Marvin LeBlanc

A full-blooded Cajun boy from a small south Louisiana town known as Duplessis (25 miles from Baton Rouge,) Marvin LeBlanc graduated in 1986 from Louisiana State University where he earned varsity letters for four years on a full student-athlete scholarship, studied sports medicine, and served as an athletic trainer for LSU football. In 1987, Marvin became a “commission only insurance agent,” and has been “eating what he kills” for 23 years as a passionate, full-time, fully engaged, overly optimistic insurance agent. He, along with many others, experienced a life-defining, life-altering event on August 29, 2005 when Hurricane Katrina damaged all 27,000 homes in Louisiana’s St. Bernard Parish: “My office in St. Bernard received 12 feet of water. We would never return to do business or occupy that office again after August 29th. Though I did not have a permanent office until April 1st of 2006, I still needed to maintain my business. Yet, all but one of my employees were gone and hundreds of my customers were no longer in the state. I could not insure them, so all that income was lost.” Marvin LeBlanc is an eight-course Dale Carnegie graduate and certified instructor on the book Split Second Choice: The Power of Attitude, written by his mentor Jim Winner. Recognized as an “honored citizen” of St. Bernard parish and given the “keys to the city” for his community involvement in the aftermath of Hurricane Katrina, Marvin was never one to be in politics or put election signs up, never one to even attend parish government council meetings. But he was drawn to action, and he became one of the charter members of the St. Bernard Citizens Recovery Commission.
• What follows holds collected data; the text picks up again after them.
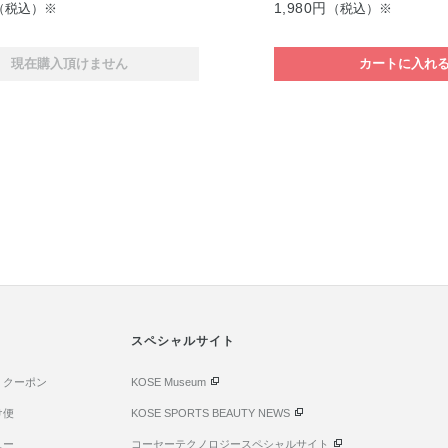
1,980円
（税込）※
（税込）※
現在購入頂けません
カートに入れ
スペシャルサイト
・クーポン
KOSE Museum
け便
KOSE SPORTS BEAUTY NEWS
ュー
コーセーテクノロジースペシャルサイト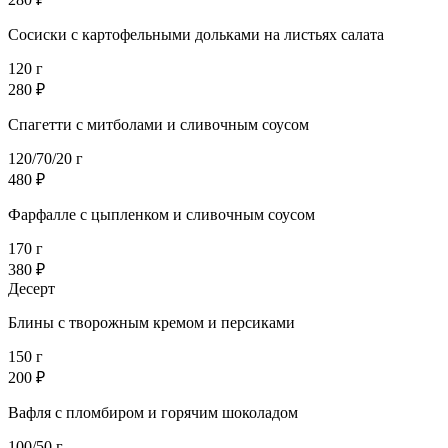
Сосиски с картофельными дольками на листьях салата
120 г
280 ₽
Спагетти с митболами и сливочным соусом
120/70/20 г
480 ₽
Фарфалле с цыпленком и сливочным соусом
170 г
380 ₽
Десерт
Блины с творожным кремом и персиками
150 г
200 ₽
Вафля с пломбиром и горячим шоколадом
100/50 г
Today, Marvin is called upon to bring not only wisdom and insight gained from his years in the insurance and finance industries, but also to empower others through his unique sharing of lessons and techniques from years of corporate and leadership training and motivational programs. Finally, Marvin brings a passionate presence to his presentation, one that has not been doused but rather has been doubled in the process of overcoming adversity after Hurricane Katrina.